The lack of structure makes it difficult to derive meaningful objects and their values without resorting to deeper language analysis techniques.
We derived indicative linguistic features to represent data record templates in free text, using a two-pass approach in which the second pass used the IE labels derived from the first to compose attributes into coherent data records.
We evaluated the results from an IE perspective and reported potential problems of error generation.
For the future, we plan to explore additional feature types and feature selection strategies to determine what is "good" for unstructured record templates to improve our results.
More effort will also be put into the sentence-level analysis to reduce error propagations.
In addition, ontology based knowledge inference strategies might be useful to validate attributes in single record and in turn help data record extraction.

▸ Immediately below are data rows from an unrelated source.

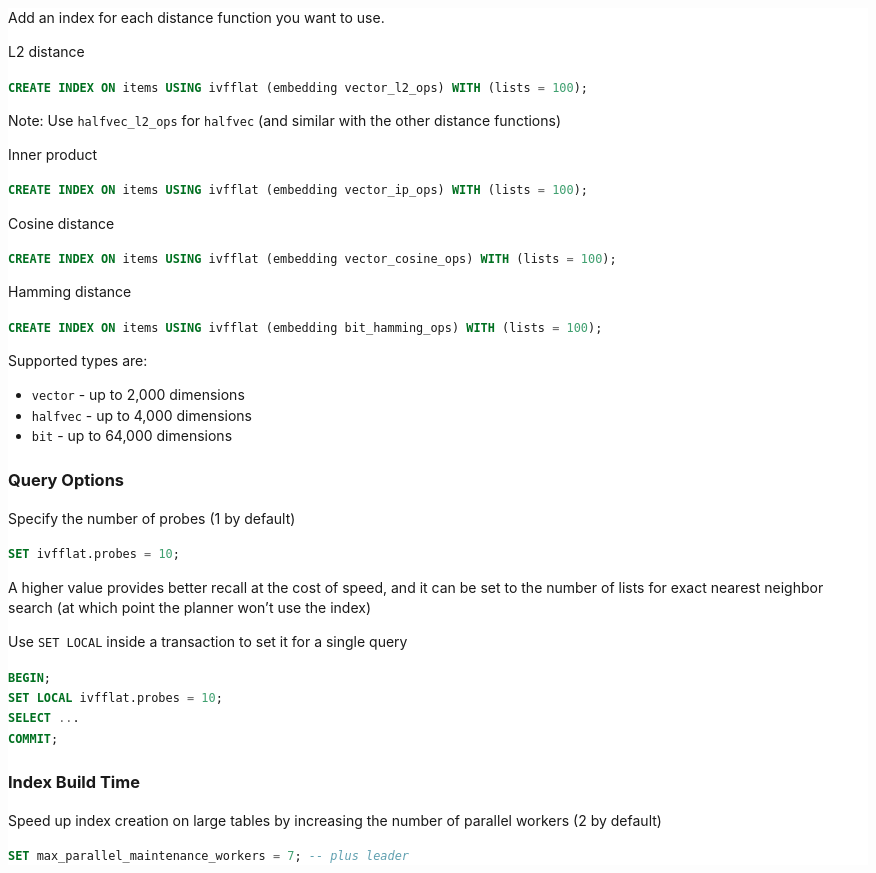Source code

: Add an index for each distance function you want to use.

L2 distance

```sql
CREATE INDEX ON items USING ivfflat (embedding vector_l2_ops) WITH (lists = 100);
```

Note: Use `halfvec_l2_ops` for `halfvec` (and similar with the other distance functions)

Inner product

```sql
CREATE INDEX ON items USING ivfflat (embedding vector_ip_ops) WITH (lists = 100);
```

Cosine distance

```sql
CREATE INDEX ON items USING ivfflat (embedding vector_cosine_ops) WITH (lists = 100);
```

Hamming distance

```sql
CREATE INDEX ON items USING ivfflat (embedding bit_hamming_ops) WITH (lists = 100);
```

Supported types are:

- `vector` - up to 2,000 dimensions
- `halfvec` - up to 4,000 dimensions
- `bit` - up to 64,000 dimensions

### Query Options

Specify the number of probes (1 by default)

```sql
SET ivfflat.probes = 10;
```

A higher value provides better recall at the cost of speed, and it can be set to the number of lists for exact nearest neighbor search (at which point the planner won’t use the index)

Use `SET LOCAL` inside a transaction to set it for a single query

```sql
BEGIN;
SET LOCAL ivfflat.probes = 10;
SELECT ...
COMMIT;
```

### Index Build Time

Speed up index creation on large tables by increasing the number of parallel workers (2 by default)

```sql
SET max_parallel_maintenance_workers = 7; -- plus leader
```
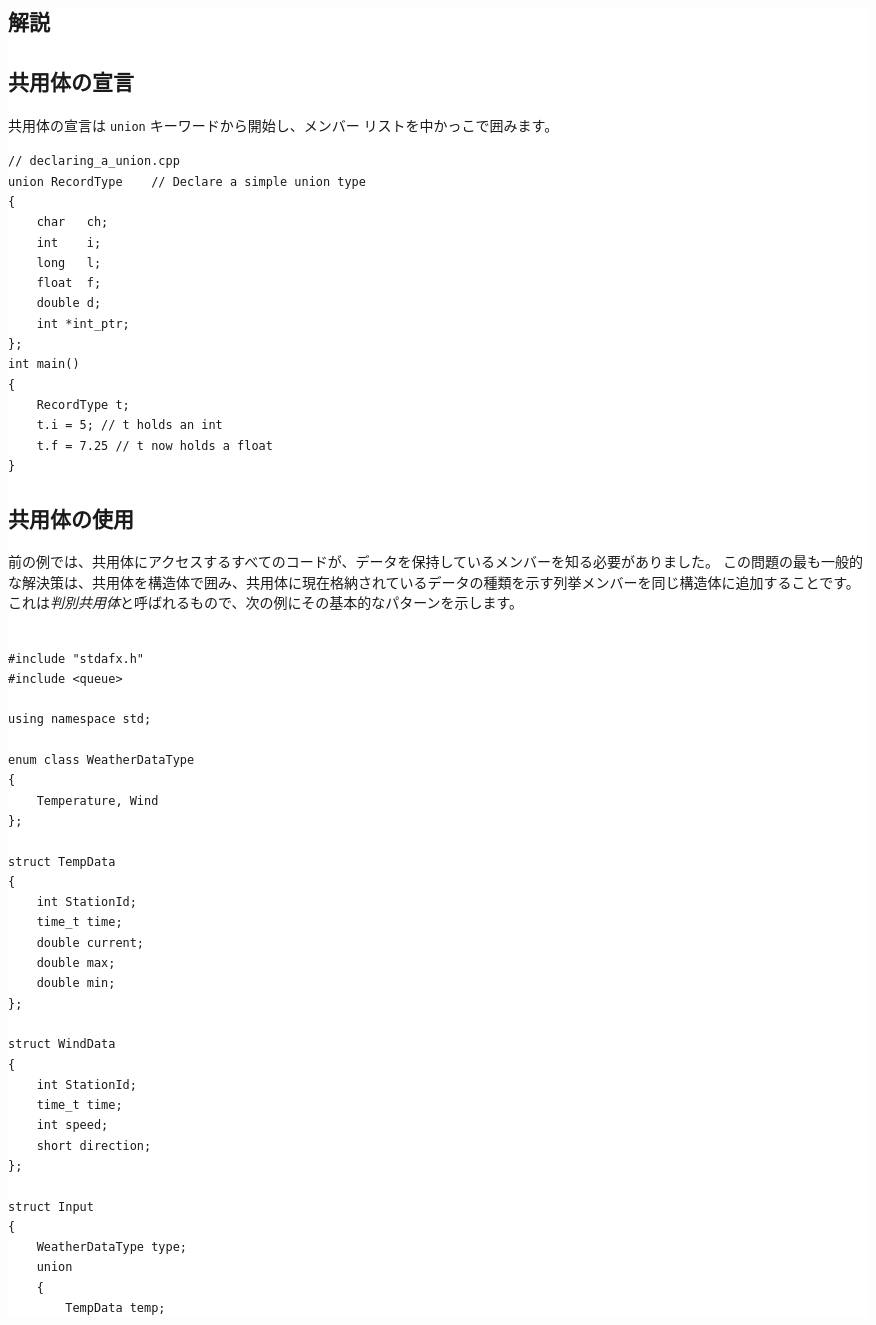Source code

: ## 解説  
  
## 共用体の宣言  
 共用体の宣言は `union` キーワードから開始し、メンバー リストを中かっこで囲みます。  
  
```  
// declaring_a_union.cpp  
union RecordType    // Declare a simple union type  
{  
    char   ch;  
    int    i;  
    long   l;  
    float  f;  
    double d;  
    int *int_ptr;  
};   
int main()  
{  
    RecordType t;  
    t.i = 5; // t holds an int  
    t.f = 7.25 // t now holds a float   
}  
```  
  
## 共用体の使用  
 前の例では、共用体にアクセスするすべてのコードが、データを保持しているメンバーを知る必要がありました。  この問題の最も一般的な解決策は、共用体を構造体で囲み、共用体に現在格納されているデータの種類を示す列挙メンバーを同じ構造体に追加することです。  これは*判別共用体*と呼ばれるもので、次の例にその基本的なパターンを示します。  
  
```  
  
#include "stdafx.h"  
#include <queue>  
  
using namespace std;  
  
enum class WeatherDataType  
{  
    Temperature, Wind  
};  
  
struct TempData  
{  
    int StationId;  
    time_t time;  
    double current;  
    double max;  
    double min;  
};  
  
struct WindData  
{  
    int StationId;  
    time_t time;  
    int speed;  
    short direction;  
};  
  
struct Input  
{  
    WeatherDataType type;  
    union  
    {  
        TempData temp;  
```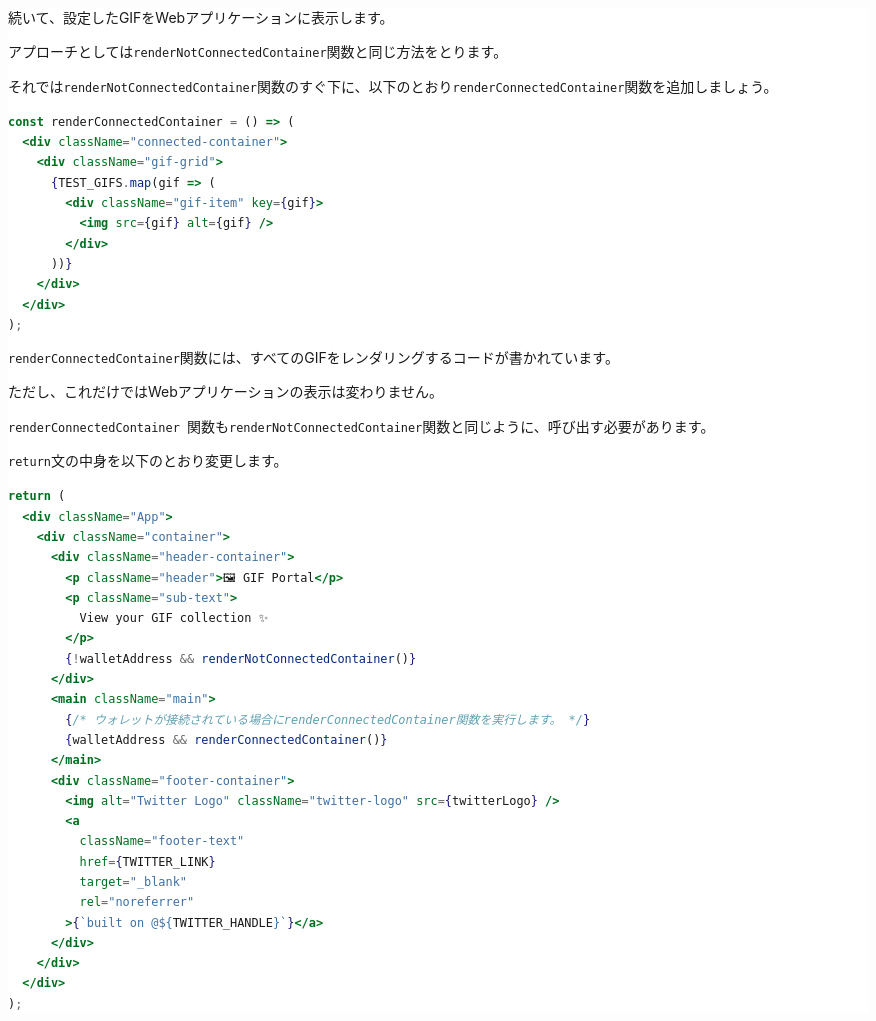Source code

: 続いて、設定したGIFをWebアプリケーションに表示します。

アプローチとしては`renderNotConnectedContainer`関数と同じ方法をとります。

それでは`renderNotConnectedContainer`関数のすぐ下に、以下のとおり`renderConnectedContainer`関数を追加しましょう。

```jsx
const renderConnectedContainer = () => (
  <div className="connected-container">
    <div className="gif-grid">
      {TEST_GIFS.map(gif => (
        <div className="gif-item" key={gif}>
          <img src={gif} alt={gif} />
        </div>
      ))}
    </div>
  </div>
);
```

`renderConnectedContainer`関数には、すべてのGIFをレンダリングするコードが書かれています。

ただし、これだけではWebアプリケーションの表示は変わりません。

`renderConnectedContainer `関数も`renderNotConnectedContainer`関数と同じように、呼び出す必要があります。

`return`文の中身を以下のとおり変更します。

```jsx
return (
  <div className="App">
    <div className="container">
      <div className="header-container">
        <p className="header">🖼 GIF Portal</p>
        <p className="sub-text">
          View your GIF collection ✨
        </p>
        {!walletAddress && renderNotConnectedContainer()}
      </div>
      <main className="main">
        {/* ウォレットが接続されている場合にrenderConnectedContainer関数を実行します。 */}
        {walletAddress && renderConnectedContainer()}
      </main>
      <div className="footer-container">
        <img alt="Twitter Logo" className="twitter-logo" src={twitterLogo} />
        <a
          className="footer-text"
          href={TWITTER_LINK}
          target="_blank"
          rel="noreferrer"
        >{`built on @${TWITTER_HANDLE}`}</a>
      </div>
    </div>
  </div>
);
```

The last thing under our direction is to explore new models if applicable.
We hope this thought-provoking problem will attract more attention from the community.
In the future, we plan to make our corpus available to the community.
The solution to this problem will highly affect the access of knowledge in large scale unstructured text corpora.
Acknowledgements
The work was supported in part by an ISI seed funding, and in part by a grant from the National Library of Medicine (RO1 LM07061).
The authors want to thank Feng Pan for his helpful suggestions with the manuscript.
We would also like to thank the anonymous reviewers for their valuable comments.